Dataset items
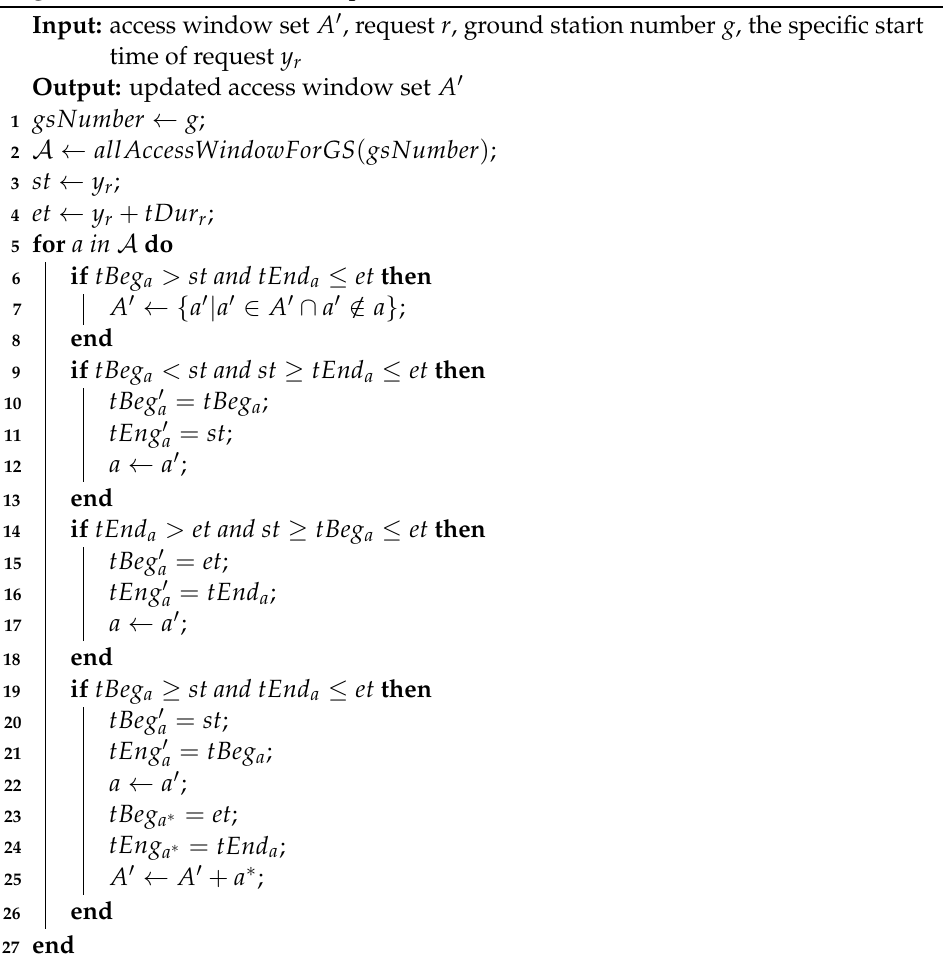
Algorithm 2: Access window update for DSA-RT and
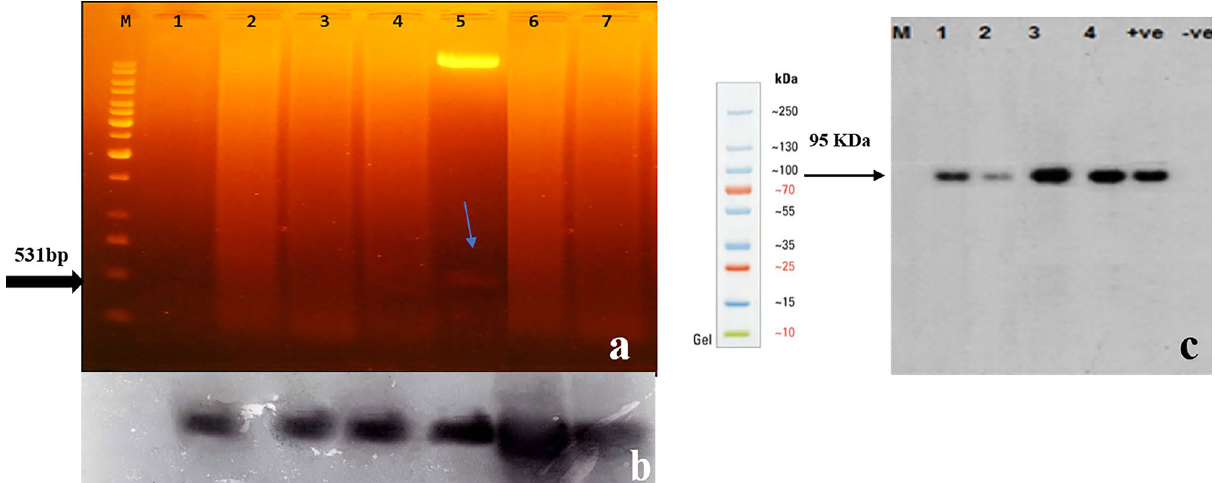
Figure 5. Confirmation of transgene ( GaZnF ) through southern and Western blot analysis. ( a,b ) Lane M. 1 kb DNA Ladder, Lane 1. Negative Control (DNA of untransformed plant), Lane 5 is positive control (plasmid DNA of pCAMBIA-1301 with GaZnF gene), Lane 2, 3, 4 & 6, 7 (PF0027, PF0035, PF0039, PF0048 and PF0054 respectively). Selected Transgenic Cotton Plant Samples ( GaZnF ) were digested with Nco I and Bgl II probed with biotin-labeled GaZnF DNA to assess copy number of the transgene in the transformed plants. The presence of bands at size of positive control confirms the transgene’s integration in transgenic plants as compare to un-transformed plants that is used as negative control. Lane M contains 1 Kb ladder, lane 1 represent negative controls, lane 2, 4 and 6, 7 indicate the integration of GaZnF gene in selected transgenic cotton plant samples,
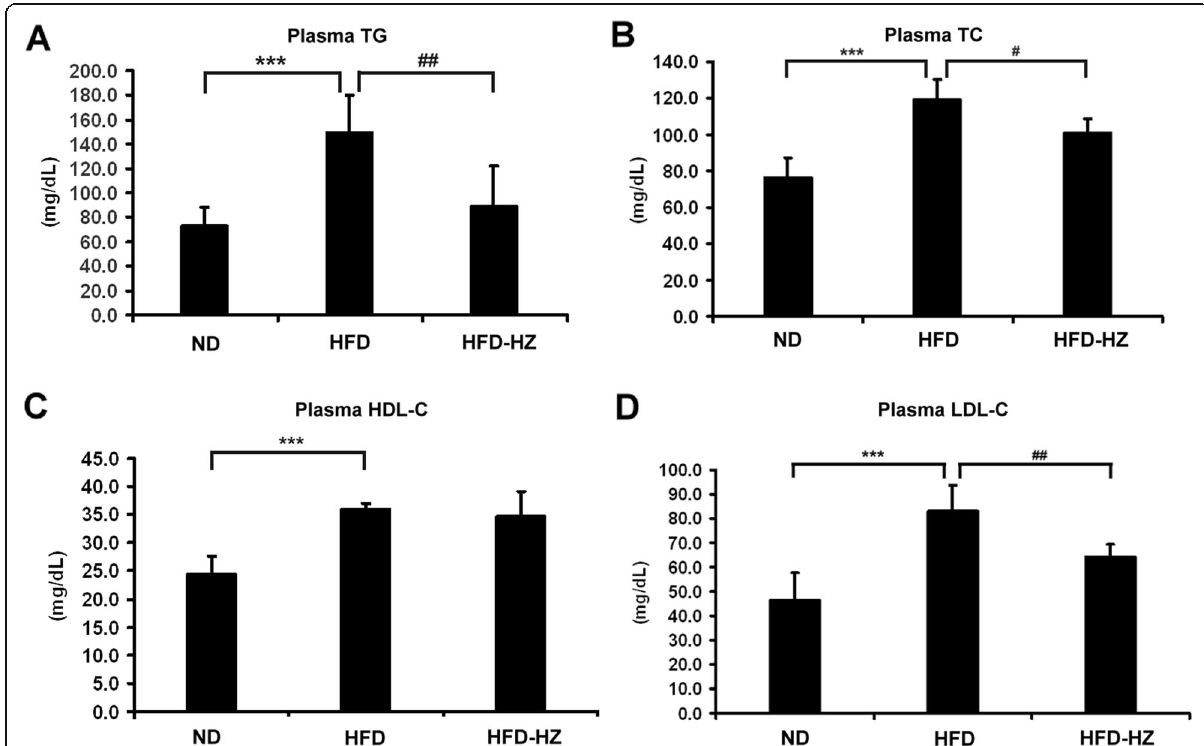
Fig. 5 The effect of HZ extract treatment on plasma lipid levels in C57BL/6J mice fed an HFD. The levels of plasma TG ( a ), TC ( b ), HDL-C ( c ), and LDL- C ( d ). Data are shown as means ± SEM (n=10 per group). ND vs. HFD: * p <0.05; ** p <0.01; *** p <0.001. HFD vs. HZ: # p <0.05; ## p <0.01; ### p <0.001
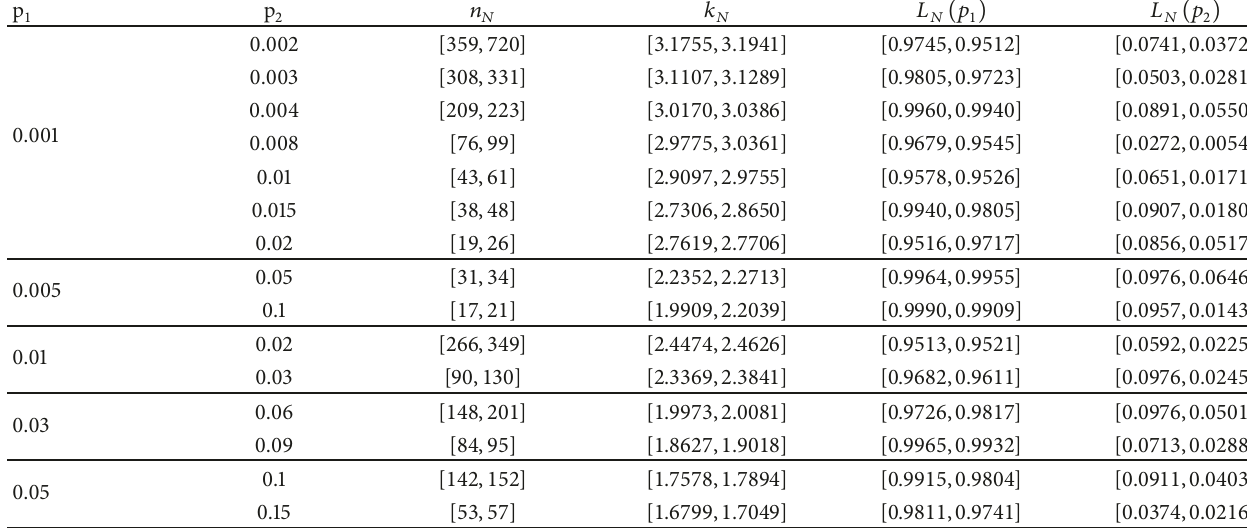
Table 1: The plan parameters when 𝛼 = 0.05 , 𝛽 =0.10, 𝑟 =2.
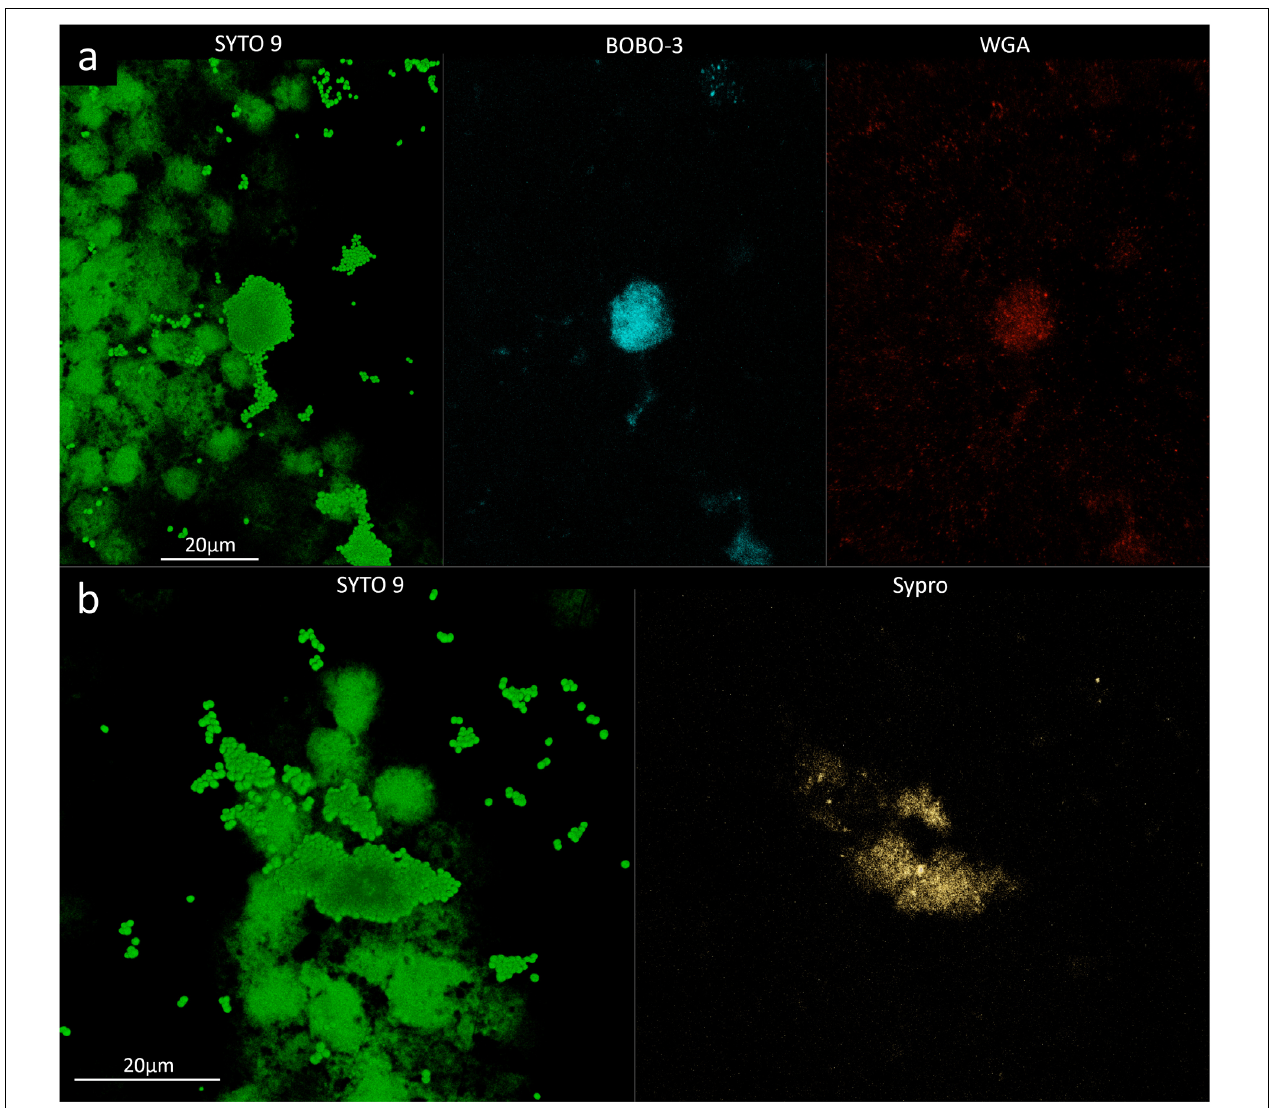
FIGURE 2 | Confocal laser scanning microscopy analysis of synovial fluid infected by Staphylococcus aureus 4. (a) Sample stained with SYTO 9 for cellular biomass (green, left panel), BOBO-3 for eDNA (light blue, central panel), and WGA stain for GlcNAc containing polysaccharides (red, right panel). (b) Sample stained with SYTO 9 for cellular biomass (green, left panel); SYPRO-Ruby staining shows the proteins contained in the biofilm matrix (yellow, right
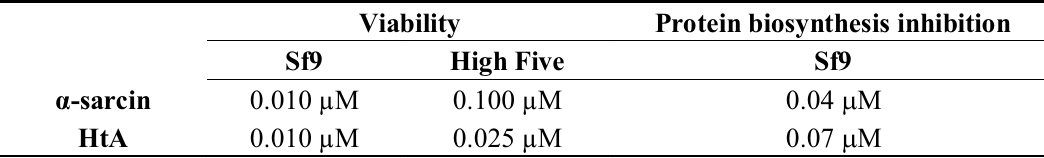
Table 1. IC values obtained for (cid:68) -sarcin and HtA when assayed against insect cell lines in 50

* _What is expected_
Write out the lines of the entries above exactly, beginning with the first and ending with the line that contains "Table 1: The". No picture goes in.

* _Task solution_
Algorithm 2: Access window update for DSA-RT and
Figure 5. Confirmation of transgene ( GaZnF ) through southern and Western blot analysis. ( a,b ) Lane M. 1 kb DNA Ladder, Lane 1. Negative Control (DNA of untransformed plant), Lane 5 is positive control (plasmid DNA of pCAMBIA-1301 with GaZnF gene), Lane 2, 3, 4 & 6, 7 (PF0027, PF0035, PF0039, PF0048 and PF0054 respectively). Selected Transgenic Cotton Plant Samples ( GaZnF ) were digested with Nco I and Bgl II probed with biotin-labeled GaZnF DNA to assess copy number of the transgene in the transformed plants. The presence of bands at size of positive control confirms the transgene’s integration in transgenic plants as compare to un-transformed plants that is used as negative control. Lane M contains 1 Kb ladder, lane 1 represent negative controls, lane 2, 4 and 6, 7 indicate the integration of GaZnF gene in selected transgenic cotton plant samples,
Fig. 5 The effect of HZ extract treatment on plasma lipid levels in C57BL/6J mice fed an HFD. The levels of plasma TG ( a ), TC ( b ), HDL-C ( c ), and LDL- C ( d ). Data are shown as means ± SEM (n=10 per group). ND vs. HFD: * p <0.05; ** p <0.01; *** p <0.001. HFD vs. HZ: # p <0.05; ## p <0.01; ### p <0.001
Table 1: The plan parameters when 𝛼 = 0.05 , 𝛽 =0.10, 𝑟 =2.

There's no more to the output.